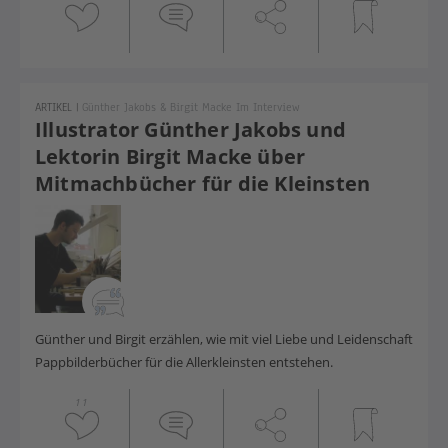
ARTIKEL
|
Günther Jakobs & Birgit Macke Im Interview
Illustrator Günther Jakobs und
Lektorin Birgit Macke über
Mitmachbücher für die Kleinsten
Günther und Birgit erzählen, wie mit viel Liebe und Leidenschaft
Pappbilderbücher für die Allerkleinsten entstehen.
11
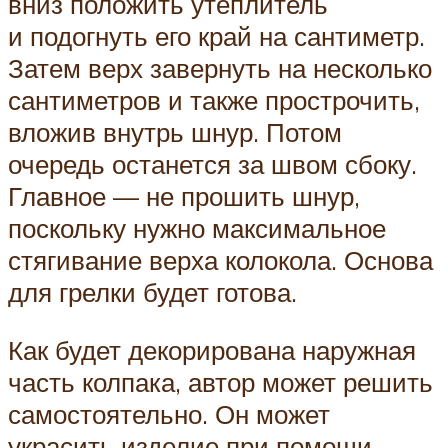
вниз положить утеплитель
и подогнуть его край на сантиметр.
Затем верх завернуть на несколько
сантиметров и также прострочить,
вложив внутрь шнур. Потом
очередь останется за швом сбоку.
Главное — не прошить шнур,
поскольку нужно максимальное
стягивание верха колокола. Основа
для грелки будет готова.
Как будет декорирована наружная
часть колпака, автор может решить
самостоятельно. Он может
украсить изделие при помощи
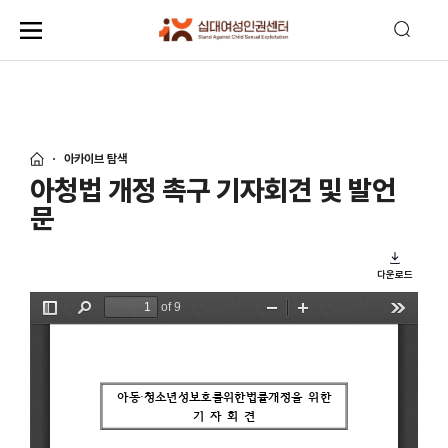
아카이브 탐색
아청법 개정 촉구 기자회견 및 발언
문
다운로드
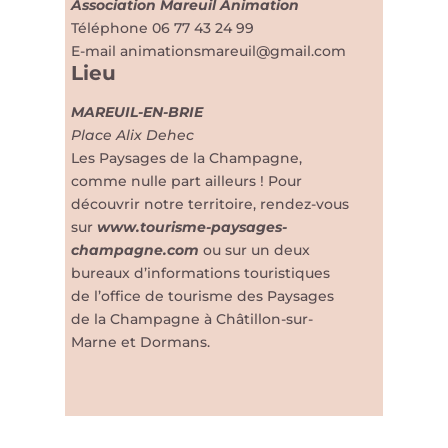
Association Mareuil Animation
Téléphone
06 77 43 24 99
E-mail
animationsmareuil@gmail.com
Lieu
MAREUIL-EN-BRIE
Place Alix Dehec
Les Paysages de la Champagne,
comme nulle part ailleurs ! Pour
découvrir notre territoire, rendez-vous
sur
www.tourisme-paysages-
champagne.com
ou sur un deux
bureaux d’informations touristiques
de l’office de tourisme des Paysages
de la Champagne à Châtillon-sur-
Marne et Dormans.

------------------------

→ **EXERCISE BRIEF**
Return the listing verbatim, pictures omitted.

→ **WRITTEN SOLUTION**
ARTIKEL
|
Günther Jakobs & Birgit Macke Im Interview
Illustrator Günther Jakobs und
Lektorin Birgit Macke über
Mitmachbücher für die Kleinsten
Günther und Birgit erzählen, wie mit viel Liebe und Leidenschaft
Pappbilderbücher für die Allerkleinsten entstehen.
11
вниз положить утеплитель
и подогнуть его край на сантиметр.
Затем верх завернуть на несколько
сантиметров и также прострочить,
вложив внутрь шнур. Потом
очередь останется за швом сбоку.
Главное — не прошить шнур,
поскольку нужно максимальное
стягивание верха колокола. Основа
для грелки будет готова.
Как будет декорирована наружная
часть колпака, автор может решить
самостоятельно. Он может
украсить изделие при помощи
아카이브 탐색
아청법 개정 촉구 기자회견 및 발언
문
다운로드
Association Mareuil Animation
Téléphone
06 77 43 24 99
E-mail
animationsmareuil@gmail.com
Lieu
MAREUIL-EN-BRIE
Place Alix Dehec
Les Paysages de la Champagne,
comme nulle part ailleurs ! Pour
découvrir notre territoire, rendez-vous
sur
www.tourisme-paysages-
champagne.com
ou sur un deux
bureaux d’informations touristiques
de l’office de tourisme des Paysages
de la Champagne à Châtillon-sur-
Marne et Dormans.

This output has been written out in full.